■ **How to complete this task**:
Each record below should be reproduced as it is written, with pictures left out entirely.

■ **Records to process**:
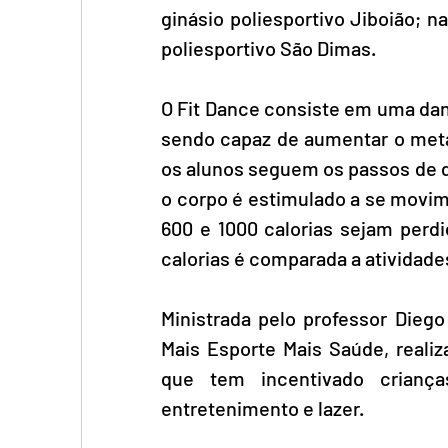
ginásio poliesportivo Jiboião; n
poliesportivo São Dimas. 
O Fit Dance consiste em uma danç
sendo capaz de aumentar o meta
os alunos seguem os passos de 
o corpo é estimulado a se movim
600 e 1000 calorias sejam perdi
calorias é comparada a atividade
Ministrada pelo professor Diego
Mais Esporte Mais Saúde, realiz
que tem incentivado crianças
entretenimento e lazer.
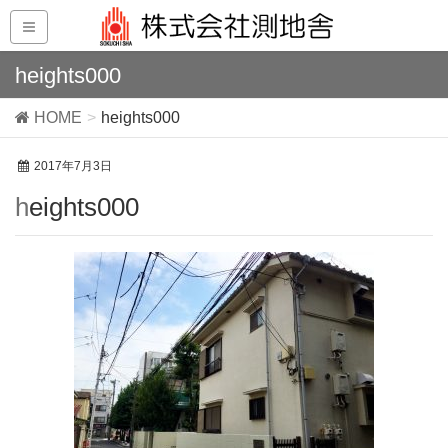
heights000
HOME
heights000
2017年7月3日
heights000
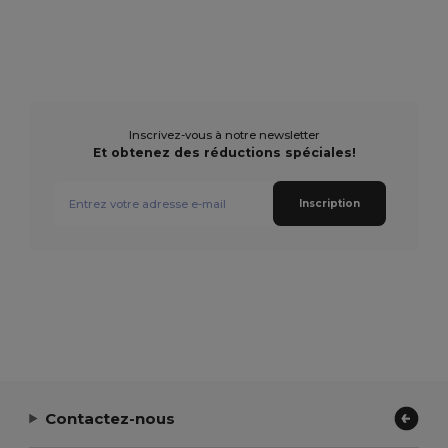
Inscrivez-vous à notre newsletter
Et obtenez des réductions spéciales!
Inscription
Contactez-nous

■ **Response to the task**:
ginásio poliesportivo Jiboião; n
poliesportivo São Dimas. 
O Fit Dance consiste em uma danç
sendo capaz de aumentar o meta
os alunos seguem os passos de 
o corpo é estimulado a se movim
600 e 1000 calorias sejam perdi
calorias é comparada a atividade
Ministrada pelo professor Diego
Mais Esporte Mais Saúde, realiz
que tem incentivado crianças
entretenimento e lazer.
heights000
HOME
heights000
2017年7月3日
heights000
Inscrivez-vous à notre newsletter
Et obtenez des réductions spéciales!
Inscription
Contactez-nous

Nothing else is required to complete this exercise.